Agriculture Minister Barnaby Joyce will compile the National Party's wishlist for extra farm drought assistance and take a comprehensive package to cabinet.
Nationals MPs met in Bundaberg on Thursday to discuss their position, as Prime Minister Tony Abbott flagged some drought assistance measures would be brought forward to the first half of this year.
A new assistance system to start from July 1 had been agreed to by the federal and state governments last year.
But Mr Abbott said the problem needed addressing quicker.
The system would be based on income support for farmers and the cabinet was looking at logistics and the legal framework.
A spokesman for Nationals leader Warren Truss said Mr Joyce would take the options discussed at the meeting and put together a comprehensive package to take to cabinet.
He declined to divulge what the options included.
Mr Joyce was tight lipped on whether bringing the assistance forward would be sufficient.
"I'll leave those discussions for cabinet," he told ABC TV.
Labor's agriculture spokesman Joel Fitzgibbon dismissed the government's plan as a token gesture.
He urged the government to slash the concessional interest rate offered to farmers under Labor's farm finance loan scheme and resurrect the Council of Australian Governments (COAG) process to complete drought reform agreements.

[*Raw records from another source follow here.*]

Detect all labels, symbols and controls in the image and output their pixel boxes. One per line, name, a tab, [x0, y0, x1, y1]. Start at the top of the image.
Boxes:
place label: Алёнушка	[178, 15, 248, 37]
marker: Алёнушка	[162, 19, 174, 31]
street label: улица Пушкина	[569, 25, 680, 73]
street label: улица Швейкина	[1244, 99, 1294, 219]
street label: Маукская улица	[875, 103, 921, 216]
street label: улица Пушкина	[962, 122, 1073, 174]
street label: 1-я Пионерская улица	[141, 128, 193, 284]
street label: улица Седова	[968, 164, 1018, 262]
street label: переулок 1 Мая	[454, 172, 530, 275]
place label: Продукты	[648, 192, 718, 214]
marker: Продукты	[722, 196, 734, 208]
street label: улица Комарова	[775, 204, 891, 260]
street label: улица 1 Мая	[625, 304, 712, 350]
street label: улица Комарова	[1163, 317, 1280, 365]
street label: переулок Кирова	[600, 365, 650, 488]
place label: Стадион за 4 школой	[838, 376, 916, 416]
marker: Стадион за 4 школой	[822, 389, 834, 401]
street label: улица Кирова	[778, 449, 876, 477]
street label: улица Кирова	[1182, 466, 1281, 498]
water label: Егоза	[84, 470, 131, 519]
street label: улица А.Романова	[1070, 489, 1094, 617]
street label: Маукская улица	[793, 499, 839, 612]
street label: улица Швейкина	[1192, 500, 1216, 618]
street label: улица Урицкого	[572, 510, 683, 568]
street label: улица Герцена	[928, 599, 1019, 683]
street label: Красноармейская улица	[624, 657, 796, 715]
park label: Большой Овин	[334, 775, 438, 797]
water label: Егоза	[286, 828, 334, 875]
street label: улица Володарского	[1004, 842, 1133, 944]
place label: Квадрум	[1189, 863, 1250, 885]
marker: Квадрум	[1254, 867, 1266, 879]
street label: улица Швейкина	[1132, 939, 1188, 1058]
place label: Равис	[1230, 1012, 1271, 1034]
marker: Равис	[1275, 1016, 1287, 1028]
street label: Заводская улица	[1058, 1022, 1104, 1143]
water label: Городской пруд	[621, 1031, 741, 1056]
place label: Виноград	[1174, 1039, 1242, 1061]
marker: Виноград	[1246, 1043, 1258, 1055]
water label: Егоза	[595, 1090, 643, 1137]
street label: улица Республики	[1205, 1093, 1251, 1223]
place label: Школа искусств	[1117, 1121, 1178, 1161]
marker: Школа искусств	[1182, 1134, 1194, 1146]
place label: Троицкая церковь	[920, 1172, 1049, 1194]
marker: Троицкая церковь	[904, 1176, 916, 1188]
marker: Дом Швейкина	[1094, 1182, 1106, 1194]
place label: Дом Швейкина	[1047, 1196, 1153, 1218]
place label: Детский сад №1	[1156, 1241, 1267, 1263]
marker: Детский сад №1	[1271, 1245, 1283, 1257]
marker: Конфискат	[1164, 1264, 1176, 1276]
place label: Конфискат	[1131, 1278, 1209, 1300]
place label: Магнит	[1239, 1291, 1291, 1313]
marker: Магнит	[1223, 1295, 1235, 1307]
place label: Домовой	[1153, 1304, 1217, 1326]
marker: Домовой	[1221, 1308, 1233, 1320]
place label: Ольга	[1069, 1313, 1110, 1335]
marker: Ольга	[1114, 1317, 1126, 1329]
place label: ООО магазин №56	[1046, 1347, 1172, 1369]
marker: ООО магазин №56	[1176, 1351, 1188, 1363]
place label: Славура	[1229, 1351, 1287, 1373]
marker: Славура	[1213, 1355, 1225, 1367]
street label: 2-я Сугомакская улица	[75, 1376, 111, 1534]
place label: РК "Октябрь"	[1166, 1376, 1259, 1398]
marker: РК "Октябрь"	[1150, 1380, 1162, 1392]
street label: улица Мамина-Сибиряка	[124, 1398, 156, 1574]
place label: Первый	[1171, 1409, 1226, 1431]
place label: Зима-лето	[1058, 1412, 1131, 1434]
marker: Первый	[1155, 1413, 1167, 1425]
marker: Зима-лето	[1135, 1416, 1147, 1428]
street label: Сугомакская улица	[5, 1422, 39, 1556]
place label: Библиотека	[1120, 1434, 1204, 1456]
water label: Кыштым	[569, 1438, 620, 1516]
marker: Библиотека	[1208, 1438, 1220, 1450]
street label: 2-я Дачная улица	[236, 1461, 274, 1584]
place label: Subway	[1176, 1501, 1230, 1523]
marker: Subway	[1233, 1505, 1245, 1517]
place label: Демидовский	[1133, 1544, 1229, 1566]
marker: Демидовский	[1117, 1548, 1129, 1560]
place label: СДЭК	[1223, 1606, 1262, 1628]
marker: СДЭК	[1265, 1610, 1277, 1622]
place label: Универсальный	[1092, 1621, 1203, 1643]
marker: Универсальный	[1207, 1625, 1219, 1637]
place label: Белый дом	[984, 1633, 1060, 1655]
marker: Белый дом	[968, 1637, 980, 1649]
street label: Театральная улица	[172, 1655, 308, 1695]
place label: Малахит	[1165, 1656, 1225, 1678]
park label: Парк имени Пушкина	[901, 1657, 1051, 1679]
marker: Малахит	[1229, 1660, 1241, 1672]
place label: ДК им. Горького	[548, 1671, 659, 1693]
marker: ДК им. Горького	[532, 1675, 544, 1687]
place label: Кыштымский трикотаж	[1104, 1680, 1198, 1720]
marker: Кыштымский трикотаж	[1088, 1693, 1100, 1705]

National Farmers' Federation president Brent Finlay said a comprehensive package was needed, including a boost to rural mental health services and ways to keep the rural workforce strong.
In a climate where companies like SPC and Holden have been denied government assistance, Mr Joyce argued that farmers were a special case for government support because they had to rely on the vagaries of the weather.
It's important Australia maintains a capacity to feed itself, he said.
"These are mums and dads ... living out in the heat and the dust and the flies with cattle dying around them," he said.